_Collected data_:

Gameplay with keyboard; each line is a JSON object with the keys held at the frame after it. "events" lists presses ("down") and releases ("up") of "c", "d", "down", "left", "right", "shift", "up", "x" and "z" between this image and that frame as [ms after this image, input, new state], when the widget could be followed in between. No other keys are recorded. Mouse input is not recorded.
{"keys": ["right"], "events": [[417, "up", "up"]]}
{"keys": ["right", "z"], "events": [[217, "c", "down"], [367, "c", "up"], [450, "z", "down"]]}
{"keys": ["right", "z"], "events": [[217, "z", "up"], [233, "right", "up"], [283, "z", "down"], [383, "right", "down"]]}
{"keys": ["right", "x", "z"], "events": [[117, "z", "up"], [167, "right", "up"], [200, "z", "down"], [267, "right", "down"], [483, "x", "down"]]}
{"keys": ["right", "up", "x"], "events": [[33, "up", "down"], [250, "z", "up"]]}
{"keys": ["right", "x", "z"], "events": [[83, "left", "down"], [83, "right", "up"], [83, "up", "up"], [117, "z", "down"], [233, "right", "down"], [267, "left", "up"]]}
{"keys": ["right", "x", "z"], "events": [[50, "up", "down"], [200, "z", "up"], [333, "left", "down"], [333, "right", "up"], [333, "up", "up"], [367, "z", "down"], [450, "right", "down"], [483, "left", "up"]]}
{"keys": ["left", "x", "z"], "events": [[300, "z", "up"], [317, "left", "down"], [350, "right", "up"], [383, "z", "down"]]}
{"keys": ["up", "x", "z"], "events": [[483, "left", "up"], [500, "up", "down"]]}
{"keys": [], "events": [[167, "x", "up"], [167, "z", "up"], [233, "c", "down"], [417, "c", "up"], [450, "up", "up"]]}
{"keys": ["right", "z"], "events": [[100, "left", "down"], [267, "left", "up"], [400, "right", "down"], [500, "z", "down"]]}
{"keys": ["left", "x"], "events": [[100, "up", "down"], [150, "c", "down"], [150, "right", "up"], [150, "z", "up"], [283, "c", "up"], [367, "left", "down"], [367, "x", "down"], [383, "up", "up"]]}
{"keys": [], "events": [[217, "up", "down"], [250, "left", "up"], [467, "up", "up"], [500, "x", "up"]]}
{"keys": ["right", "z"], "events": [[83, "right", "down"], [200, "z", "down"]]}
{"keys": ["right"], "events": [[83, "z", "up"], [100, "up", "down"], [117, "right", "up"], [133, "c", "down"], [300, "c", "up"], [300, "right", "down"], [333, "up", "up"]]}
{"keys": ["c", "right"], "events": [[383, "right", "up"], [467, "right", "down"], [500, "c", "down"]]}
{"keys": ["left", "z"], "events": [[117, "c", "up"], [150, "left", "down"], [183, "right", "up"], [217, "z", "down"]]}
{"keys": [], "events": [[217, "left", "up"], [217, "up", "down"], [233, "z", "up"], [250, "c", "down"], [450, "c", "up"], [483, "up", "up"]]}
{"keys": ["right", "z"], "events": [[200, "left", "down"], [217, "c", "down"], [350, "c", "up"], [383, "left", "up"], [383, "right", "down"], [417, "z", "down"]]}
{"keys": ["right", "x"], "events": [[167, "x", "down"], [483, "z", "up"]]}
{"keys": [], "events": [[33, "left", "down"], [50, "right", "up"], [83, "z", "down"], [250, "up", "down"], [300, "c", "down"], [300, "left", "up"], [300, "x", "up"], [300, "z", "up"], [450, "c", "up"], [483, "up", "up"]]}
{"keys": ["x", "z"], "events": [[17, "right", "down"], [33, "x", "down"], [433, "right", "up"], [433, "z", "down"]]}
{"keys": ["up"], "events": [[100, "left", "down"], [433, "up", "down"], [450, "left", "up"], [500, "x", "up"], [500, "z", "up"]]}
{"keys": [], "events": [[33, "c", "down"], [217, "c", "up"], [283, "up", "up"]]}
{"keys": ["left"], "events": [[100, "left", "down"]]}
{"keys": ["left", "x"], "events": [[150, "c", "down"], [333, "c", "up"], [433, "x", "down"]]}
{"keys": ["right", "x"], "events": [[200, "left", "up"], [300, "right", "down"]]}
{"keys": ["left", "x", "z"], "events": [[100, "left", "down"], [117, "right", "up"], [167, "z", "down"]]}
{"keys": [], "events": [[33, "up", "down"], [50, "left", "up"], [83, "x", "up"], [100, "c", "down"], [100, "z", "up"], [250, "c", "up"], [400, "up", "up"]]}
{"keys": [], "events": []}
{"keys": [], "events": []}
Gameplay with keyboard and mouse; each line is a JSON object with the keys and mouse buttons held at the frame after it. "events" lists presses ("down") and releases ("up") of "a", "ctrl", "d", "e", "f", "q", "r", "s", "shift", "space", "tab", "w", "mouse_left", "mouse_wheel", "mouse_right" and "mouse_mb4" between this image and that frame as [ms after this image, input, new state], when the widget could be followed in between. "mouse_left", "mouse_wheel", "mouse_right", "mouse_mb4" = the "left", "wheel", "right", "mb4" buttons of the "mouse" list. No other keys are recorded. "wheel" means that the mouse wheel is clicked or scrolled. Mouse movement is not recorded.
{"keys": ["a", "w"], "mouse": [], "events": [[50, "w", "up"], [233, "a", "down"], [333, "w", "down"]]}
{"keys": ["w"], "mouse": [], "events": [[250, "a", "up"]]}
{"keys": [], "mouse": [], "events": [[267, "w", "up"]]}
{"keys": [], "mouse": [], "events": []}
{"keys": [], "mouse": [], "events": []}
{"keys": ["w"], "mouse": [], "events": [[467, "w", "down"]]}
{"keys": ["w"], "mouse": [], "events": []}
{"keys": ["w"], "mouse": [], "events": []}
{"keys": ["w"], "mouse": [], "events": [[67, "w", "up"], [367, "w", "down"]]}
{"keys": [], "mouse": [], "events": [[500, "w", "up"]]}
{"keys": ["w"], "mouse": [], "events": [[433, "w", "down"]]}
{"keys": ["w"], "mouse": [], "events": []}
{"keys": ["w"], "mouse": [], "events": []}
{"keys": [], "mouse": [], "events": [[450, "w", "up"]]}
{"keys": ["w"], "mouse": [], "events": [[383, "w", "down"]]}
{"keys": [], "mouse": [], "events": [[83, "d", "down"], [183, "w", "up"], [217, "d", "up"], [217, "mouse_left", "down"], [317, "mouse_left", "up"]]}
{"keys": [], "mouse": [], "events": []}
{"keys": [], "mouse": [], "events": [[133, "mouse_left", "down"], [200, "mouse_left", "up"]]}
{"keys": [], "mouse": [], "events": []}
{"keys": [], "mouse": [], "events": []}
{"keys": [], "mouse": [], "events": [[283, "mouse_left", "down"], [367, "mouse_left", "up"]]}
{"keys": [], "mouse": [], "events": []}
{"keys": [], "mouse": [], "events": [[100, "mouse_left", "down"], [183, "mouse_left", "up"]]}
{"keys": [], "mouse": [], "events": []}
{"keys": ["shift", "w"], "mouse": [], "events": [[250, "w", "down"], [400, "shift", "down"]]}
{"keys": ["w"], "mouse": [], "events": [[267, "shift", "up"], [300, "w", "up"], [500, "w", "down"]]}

_Instructions to follow_: From the data above, copy each line exactly.

_Task response_:
Gameplay with keyboard; each line is a JSON object with the keys held at the frame after it. "events" lists presses ("down") and releases ("up") of "c", "d", "down", "left", "right", "shift", "up", "x" and "z" between this image and that frame as [ms after this image, input, new state], when the widget could be followed in between. No other keys are recorded. Mouse input is not recorded.
{"keys": ["right"], "events": [[417, "up", "up"]]}
{"keys": ["right", "z"], "events": [[217, "c", "down"], [367, "c", "up"], [450, "z", "down"]]}
{"keys": ["right", "z"], "events": [[217, "z", "up"], [233, "right", "up"], [283, "z", "down"], [383, "right", "down"]]}
{"keys": ["right", "x", "z"], "events": [[117, "z", "up"], [167, "right", "up"], [200, "z", "down"], [267, "right", "down"], [483, "x", "down"]]}
{"keys": ["right", "up", "x"], "events": [[33, "up", "down"], [250, "z", "up"]]}
{"keys": ["right", "x", "z"], "events": [[83, "left", "down"], [83, "right", "up"], [83, "up", "up"], [117, "z", "down"], [233, "right", "down"], [267, "left", "up"]]}
{"keys": ["right", "x", "z"], "events": [[50, "up", "down"], [200, "z", "up"], [333, "left", "down"], [333, "right", "up"], [333, "up", "up"], [367, "z", "down"], [450, "right", "down"], [483, "left", "up"]]}
{"keys": ["left", "x", "z"], "events": [[300, "z", "up"], [317, "left", "down"], [350, "right", "up"], [383, "z", "down"]]}
{"keys": ["up", "x", "z"], "events": [[483, "left", "up"], [500, "up", "down"]]}
{"keys": [], "events": [[167, "x", "up"], [167, "z", "up"], [233, "c", "down"], [417, "c", "up"], [450, "up", "up"]]}
{"keys": ["right", "z"], "events": [[100, "left", "down"], [267, "left", "up"], [400, "right", "down"], [500, "z", "down"]]}
{"keys": ["left", "x"], "events": [[100, "up", "down"], [150, "c", "down"], [150, "right", "up"], [150, "z", "up"], [283, "c", "up"], [367, "left", "down"], [367, "x", "down"], [383, "up", "up"]]}
{"keys": [], "events": [[217, "up", "down"], [250, "left", "up"], [467, "up", "up"], [500, "x", "up"]]}
{"keys": ["right", "z"], "events": [[83, "right", "down"], [200, "z", "down"]]}
{"keys": ["right"], "events": [[83, "z", "up"], [100, "up", "down"], [117, "right", "up"], [133, "c", "down"], [300, "c", "up"], [300, "right", "down"], [333, "up", "up"]]}
{"keys": ["c", "right"], "events": [[383, "right", "up"], [467, "right", "down"], [500, "c", "down"]]}
{"keys": ["left", "z"], "events": [[117, "c", "up"], [150, "left", "down"], [183, "right", "up"], [217, "z", "down"]]}
{"keys": [], "events": [[217, "left", "up"], [217, "up", "down"], [233, "z", "up"], [250, "c", "down"], [450, "c", "up"], [483, "up", "up"]]}
{"keys": ["right", "z"], "events": [[200, "left", "down"], [217, "c", "down"], [350, "c", "up"], [383, "left", "up"], [383, "right", "down"], [417, "z", "down"]]}
{"keys": ["right", "x"], "events": [[167, "x", "down"], [483, "z", "up"]]}
{"keys": [], "events": [[33, "left", "down"], [50, "right", "up"], [83, "z", "down"], [250, "up", "down"], [300, "c", "down"], [300, "left", "up"], [300, "x", "up"], [300, "z", "up"], [450, "c", "up"], [483, "up", "up"]]}
{"keys": ["x", "z"], "events": [[17, "right", "down"], [33, "x", "down"], [433, "right", "up"], [433, "z", "down"]]}
{"keys": ["up"], "events": [[100, "left", "down"], [433, "up", "down"], [450, "left", "up"], [500, "x", "up"], [500, "z", "up"]]}
{"keys": [], "events": [[33, "c", "down"], [217, "c", "up"], [283, "up", "up"]]}
{"keys": ["left"], "events": [[100, "left", "down"]]}
{"keys": ["left", "x"], "events": [[150, "c", "down"], [333, "c", "up"], [433, "x", "down"]]}
{"keys": ["right", "x"], "events": [[200, "left", "up"], [300, "right", "down"]]}
{"keys": ["left", "x", "z"], "events": [[100, "left", "down"], [117, "right", "up"], [167, "z", "down"]]}
{"keys": [], "events": [[33, "up", "down"], [50, "left", "up"], [83, "x", "up"], [100, "c", "down"], [100, "z", "up"], [250, "c", "up"], [400, "up", "up"]]}
{"keys": [], "events": []}
{"keys": [], "events": []}
Gameplay with keyboard and mouse; each line is a JSON object with the keys and mouse buttons held at the frame after it. "events" lists presses ("down") and releases ("up") of "a", "ctrl", "d", "e", "f", "q", "r", "s", "shift", "space", "tab", "w", "mouse_left", "mouse_wheel", "mouse_right" and "mouse_mb4" between this image and that frame as [ms after this image, input, new state], when the widget could be followed in between. "mouse_left", "mouse_wheel", "mouse_right", "mouse_mb4" = the "left", "wheel", "right", "mb4" buttons of the "mouse" list. No other keys are recorded. "wheel" means that the mouse wheel is clicked or scrolled. Mouse movement is not recorded.
{"keys": ["a", "w"], "mouse": [], "events": [[50, "w", "up"], [233, "a", "down"], [333, "w", "down"]]}
{"keys": ["w"], "mouse": [], "events": [[250, "a", "up"]]}
{"keys": [], "mouse": [], "events": [[267, "w", "up"]]}
{"keys": [], "mouse": [], "events": []}
{"keys": [], "mouse": [], "events": []}
{"keys": ["w"], "mouse": [], "events": [[467, "w", "down"]]}
{"keys": ["w"], "mouse": [], "events": []}
{"keys": ["w"], "mouse": [], "events": []}
{"keys": ["w"], "mouse": [], "events": [[67, "w", "up"], [367, "w", "down"]]}
{"keys": [], "mouse": [], "events": [[500, "w", "up"]]}
{"keys": ["w"], "mouse": [], "events": [[433, "w", "down"]]}
{"keys": ["w"], "mouse": [], "events": []}
{"keys": ["w"], "mouse": [], "events": []}
{"keys": [], "mouse": [], "events": [[450, "w", "up"]]}
{"keys": ["w"], "mouse": [], "events": [[383, "w", "down"]]}
{"keys": [], "mouse": [], "events": [[83, "d", "down"], [183, "w", "up"], [217, "d", "up"], [217, "mouse_left", "down"], [317, "mouse_left", "up"]]}
{"keys": [], "mouse": [], "events": []}
{"keys": [], "mouse": [], "events": [[133, "mouse_left", "down"], [200, "mouse_left", "up"]]}
{"keys": [], "mouse": [], "events": []}
{"keys": [], "mouse": [], "events": []}
{"keys": [], "mouse": [], "events": [[283, "mouse_left", "down"], [367, "mouse_left", "up"]]}
{"keys": [], "mouse": [], "events": []}
{"keys": [], "mouse": [], "events": [[100, "mouse_left", "down"], [183, "mouse_left", "up"]]}
{"keys": [], "mouse": [], "events": []}
{"keys": ["shift", "w"], "mouse": [], "events": [[250, "w", "down"], [400, "shift", "down"]]}
{"keys": ["w"], "mouse": [], "events": [[267, "shift", "up"], [300, "w", "up"], [500, "w", "down"]]}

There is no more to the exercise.